I have a "Kindling Maul" that is 15 inches in total length.  It looks like a miniature monster maul with a metal handle that is welded into the wedge shaped head.  I have been looking everywhere for on to buy for my brother-in-law who installed a wood stove this past fall.  I have looked in local stores and done some searching on the internet.  Do they still make these?  If so, anyone know where one can be purchased?


----------



## quads (Jan 8, 2010)

I don't know of one exactly like you describe, but there is a Collins Kindling Splitter that is a tiny maul for kindling.  I thought it was really cute.  On Ace Hardware web site: 
http://www.acehardware.com/product/index.jsp?productId=1335625&kw=splitter&origkw=splitter


----------



## prajna101 (Jan 8, 2010)

Why not just use a hatchet?  Cheap easy available effective and a multitasker.  

t


----------



## John_M (Jan 8, 2010)

I have been using one of these: http://www.amazon.com/Broad-Hatchet...ref=sr_1_7?ie=UTF8&s=hi&qid=1262986015&sr=1-7  for years and cannot imagine any way to improve upon its performance. A real winner for splitting kindling. 

John_M


----------



## LLigetfa (Jan 8, 2010)

I always wanted a shake froe to make kin'lin with.

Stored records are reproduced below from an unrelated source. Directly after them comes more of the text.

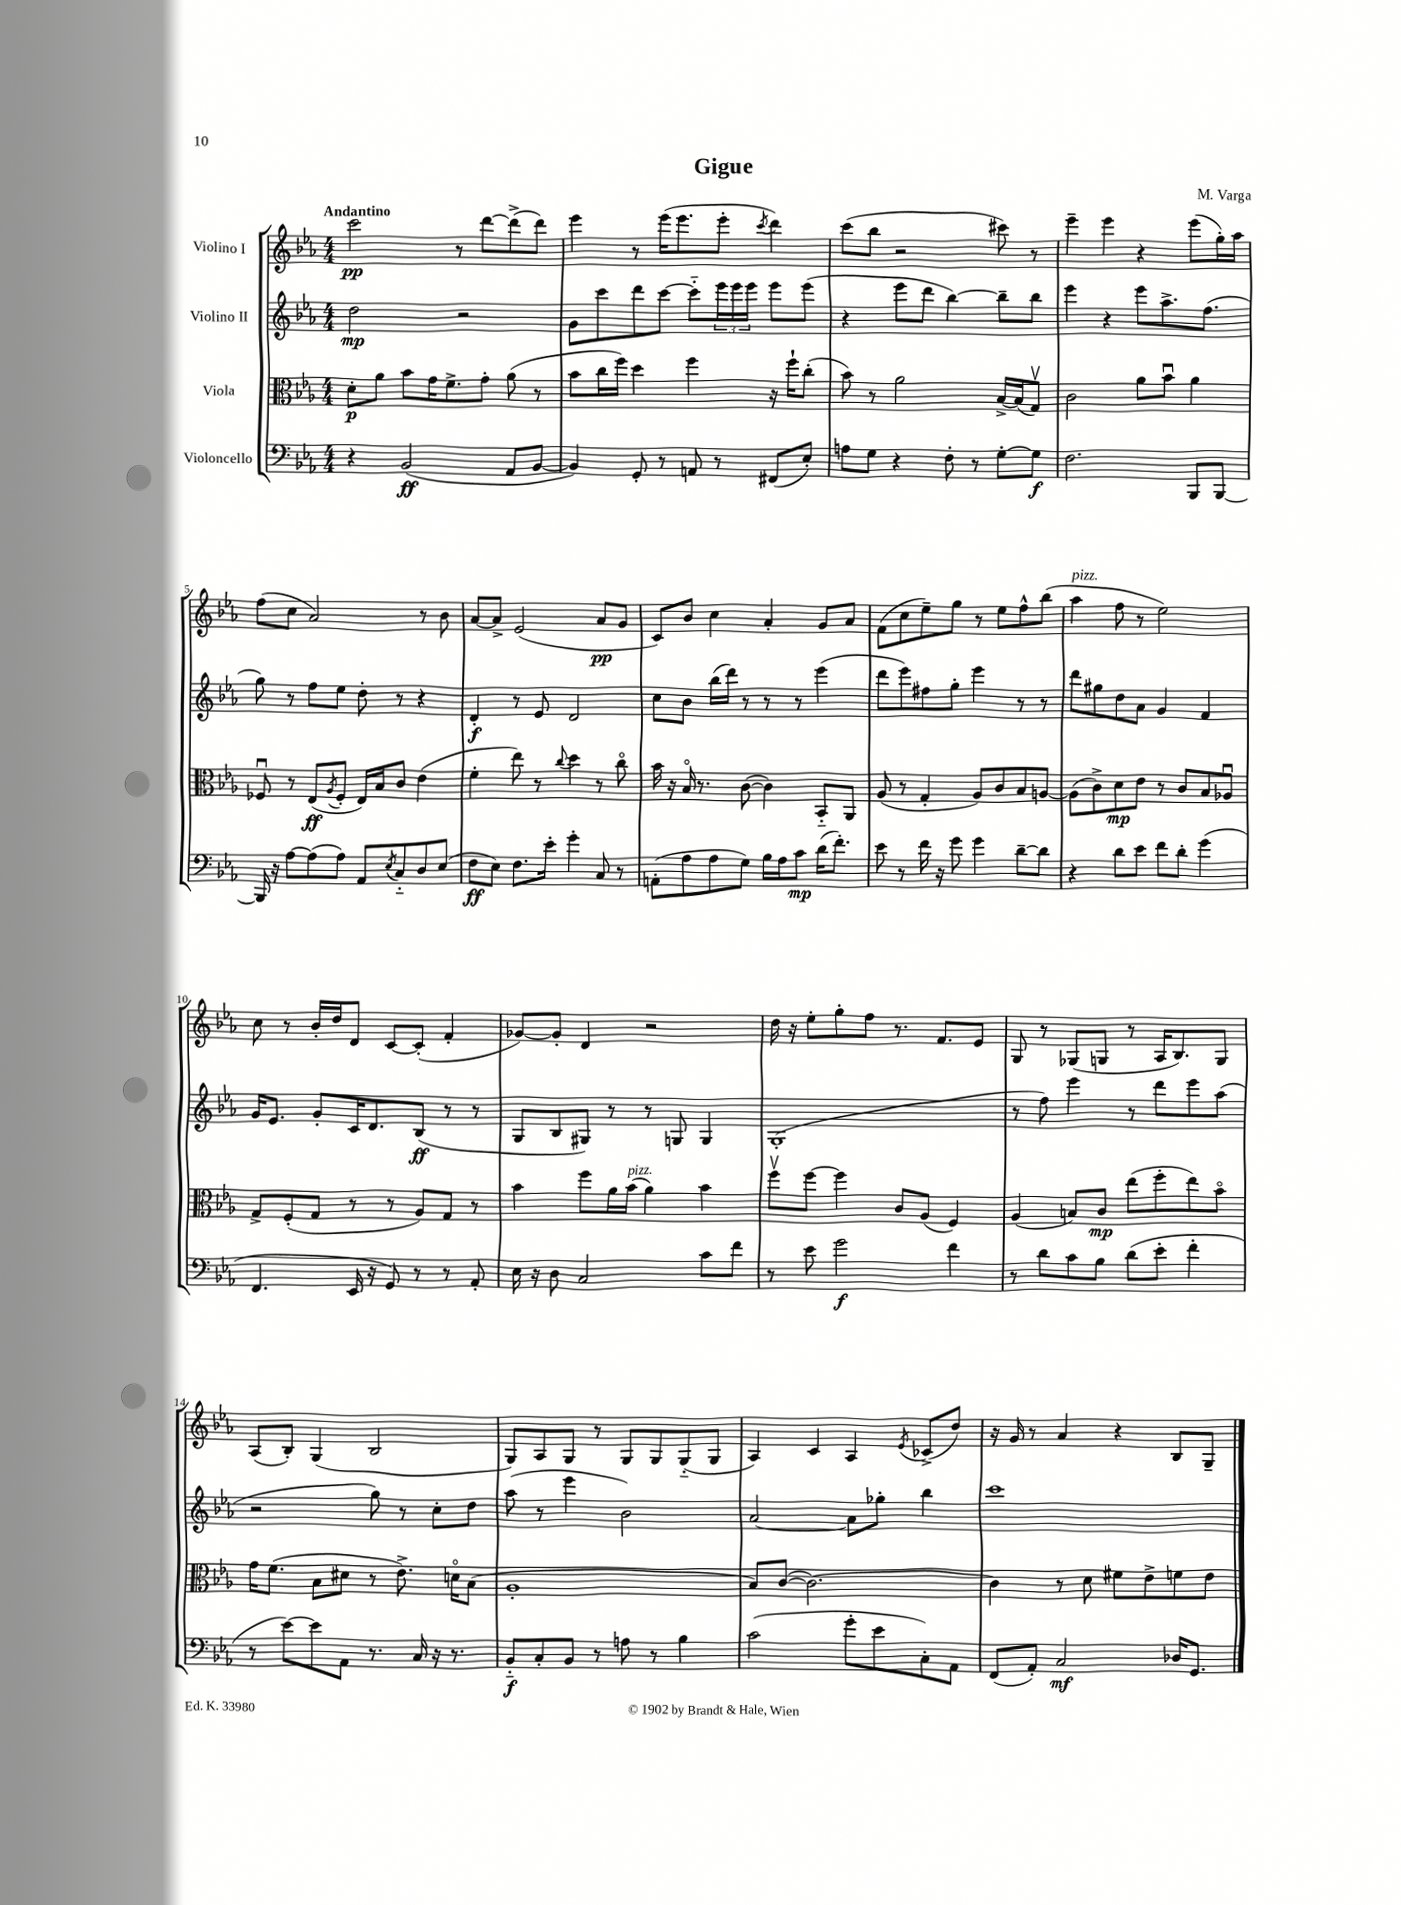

**kern	**kern	**kern	**kern
*staff4	*staff3	*staff2	*staff1
*clefF4	*clefC3	*clefG2	*clefG2
*k[b-e-a-]	*k[b-e-a-]	*k[b-e-a-]	*k[b-e-a-]
*M4/4	*M4/4	*M4/4	*M4/4
4r	8d'	2dd	2ccc
.	8a-	.	.
(2BB-	8b-	.	.
.	16g	.	.
.	8.f^	.	.
.	.	2r	8r
.	8g'	.	[8ddd
8AA-	(8a-	.	(8ddd^]
[8BB-	8r	.	8ddd)
=	=	=	=
4BB-])	8b-	8g	4eee-
.	16cc	8ccc	.
.	16ff)	.	.
8GG'	4dd	8ddd	8r
8r	.	[8ccc	(16eee-
.	.	.	8.eee-
8AA	4ff	8ccc'~]	.
8r	.	24eee-	8eee-'
.	.	24eee-	.
.	.	24eee-	.
.	.	.	8qccc
(8FF#	16r	8eee-	4ddd)
.	16ff`	.	.
8E-')	(8cc'	(8eee-	.
=	=	=	=
8A	8b-)	4r	(8ccc
8G	8r	.	8bb-
4r	2a-	8eee-	2r
.	.	8ddd	.
8F'	.	[4bb-)	.
8r	.	.	.
[8G'	[16B-^	8bb-~]	8ccc#)
.	(16B-]	.	.
8G]	8Gv)	8bb-	8r
=	=	=	=
2.F	2c	4eee-	4eee-~
.	.	4r	4eee-
.	8a-	8eee-	4r
.	8b-u	8.aa-^	.
8BBB-	4a-	.	(8eee-
.	.	(8.ff	.
[8BBB-	.	.	16gg')
.	.	.	16aa-
=	=	=	=
16BBB-]	8F-u	8gg)	(8ff
16r	.	.	.
[8A-	8r	8r	8cc
(8A-]	(8E-	8ff	2a-)
.	8qA-	.	.
8A-)	8F-'	8ee-	.
8AA-	16E-)	8dd'	.
.	16B-	.	.
8qE-	.	.	.
8C'~	8c	8r	.
8D	(4e-	4r	8r
(8E-	.	.	8b-
=	=	=	=
8F	4f'	4d'	[8a-
8E-)	.	.	8a-^]
8.F	8ee-)	8r	(2e-
.	8r	8e-	.
16e-'	.	.	.
.	8qqcc	.	.
4g'	4dd	2d	.
8C	8r	.	8a-
8r	8cco	.	8g
=	=	=	=
(8AA'	16b-	8cc	8c)
.	16r	.	.
8A-	16B-o	8b-	8b-
.	8.r	.	.
8A-	.	(16bb-	4cc
.	.	16ddd)	.
8G)	([8c	8r	.
16B-	4c])	8r	4a-'
16A-	.	.	.
8c	.	8r	.
(16d	8BB-'~	(4eee-	8g
8.f')	.	.	.
.	8AA-	.	8a-
=	=	=	=
8e-	(8A-	8ddd	(8f
8r	8r	8eee-)	8cc
16f	4G'	8ff#	8ee-~)
16r	.	.	.
8g	.	8gg'	8gg
4g	8A-)	4eee-	8r
.	8c	.	8ee-
[8d~	8B-	8r	8ff^^
8d]	[8A	8r	(8bb-
=	=	=	=
4r	(8A]	8ddd	4aa-
.	8c^)	8gg#	.
8d	8d	8dd	8ff
8e-	8e-	8a-	8r
8f	8r	4g	2ee-)
8d'	8c	.	.
(4g	8B-	4f	.
.	8A-u	.	.
=	=	=	=
4.FF	8G^	16g	8cc
.	.	8.e-	.
.	(8F'	.	8r
.	8G	8g'	16b-'
.	.	.	16dd
16EE-	8r	16c	8d
16r	.	8.d	.
8GG)	8r	.	[8c
8r	8A-)	(8B-	(8c']
8r	8G	8r	4f'
8AA-'	8r	8r	.
=	=	=	=
16E-	4b-	8G	[8g-)
16r	.	.	.
8D	.	8B-	8g-']
2C	8ff	8G#)	4d
.	16a-	8r	.
.	(16b-	.	.
.	4a-)	8r	2r
.	.	8G	.
8c	4b-	4G	.
8f	.	.	.
=	=	=	=
8r	8ffv	(1G'	16dd
.	.	.	16r
8e-	[8ff	.	8ee-'
2g	4ff]	.	8gg'
.	.	.	8ff
.	8c	.	8.r
.	(8A-	.	.
.	.	.	8.f
4f	4F)	.	.
.	.	.	8e-
=	=	=	=
8r	(4A-	8r	8G
8d	.	8ff)	8r
8c	8B)	4eee-	(8G-
8B-	8c	.	8G
(8d	(8ee-	8r	8r
8e-'	8ff'	8ddd	16A-
.	.	.	8.B-)
4f'	8ee-)	8eee-	.
.	8b-o	(8aa-	8G
=	=	=	=
8r	16g	2r	(8A-
.	(8.f	.	.
[8e-)	.	.	8B-')
8e-]	8B-	.	(4G
8AA-	8d#	.	.
8.r	8r	8gg)	2B-
.	8.e-^)	8r	.
16C	.	.	.
16r	.	8cc'	.
8.r	16do	.	.
.	(8B-	8dd	.
=	=	=	=
8BB-'~	1A-'	(8aa-	8G)
8C'	.	8r	8A-
8BB-	.	4eee-	8G
8r	.	.	8r
8A	.	2b-)	8G
8r	.	.	8G
4B-	.	.	(8G'~
.	.	.	8G
=	=	=	=
(2c	8B-)	[2a-	4A-)
.	([8c	.	.
.	2.c_)	.	4c
8g'	.	8a-]	4A-
8e-	.	8gg-'	.
.	.	.	8qe-
8C')	.	4bb-	(8c-^
8AA-	.	.	8dd)
=	=	=	=
(8FF	4c]	1ccc	16r
.	.	.	16g
8AA-')	.	.	8r
2C	8r	.	4a-
.	8d	.	.
.	8f#	.	4r
.	8e-^	.	.
16D-	8f	.	8B-
8.GG	.	.	.
.	8e-	.	8G~
==	==	==	==
*-	*-	*-	*-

http://www.logbuildingtools.ca/images/pic57a_b.jpg


----------



## Battenkiller (Jan 9, 2010)

I use a big ol' meat cleaver... just like the one in my sig line.  Works awesome, and scares the crap out of my in-laws when I come up the stairs with it in my hand and flashing my best Jack Nicholson face.


----------



## Wood Duck (Jan 10, 2010)

I use my 3 lb or so Fiskar's Pro Splitting Axe. It can also be used for large stuff, but it is light enough to use with one hand on the ax, one steadying to wood (until I swing the ax!, then I move the other hand out of the way)


----------



## Backwoods Savage (Jan 10, 2010)

Fast and easy way to make kindling,


----------



## LLigetfa (Jan 10, 2010)

Backwoods Savage said:
			
		

> Fast and easy way to make kindling,


You call that kindling?

This is kin'lin!
http://lh5.ggpht.com/_nX0X4MOKcKI/St4qcE3GFwI/AAAAAAAAAfs/T_jgksXkmwg/s640/100_0392.JPG


----------



## gpcollen1 (Jan 10, 2010)

TriTodd said:
			
		

> Why not just use a hatchet?  Cheap easy available effective and a multitasker.
> 
> t



Night and day like an axe and a maul...not even close...

This is my primary kindling maker as i burn most of the stuff my trees give me when I burn outside or fire up the Q.  The are light enough for swinging freely in the garage and turn a split or 2 into pile of seasoned kindling in minutes.  


This mini maul looks quite a bit like the little monster I have...

http://www.labonville.com/shop/pc/viewPrd.asp?idcategory=64&idproduct=200

This Estwing looks like a badass 4 lbs of splitting magic....

http://www.forestry-suppliers.com/product_pages/View_Catalog_Page.asp?mi=8526#


----------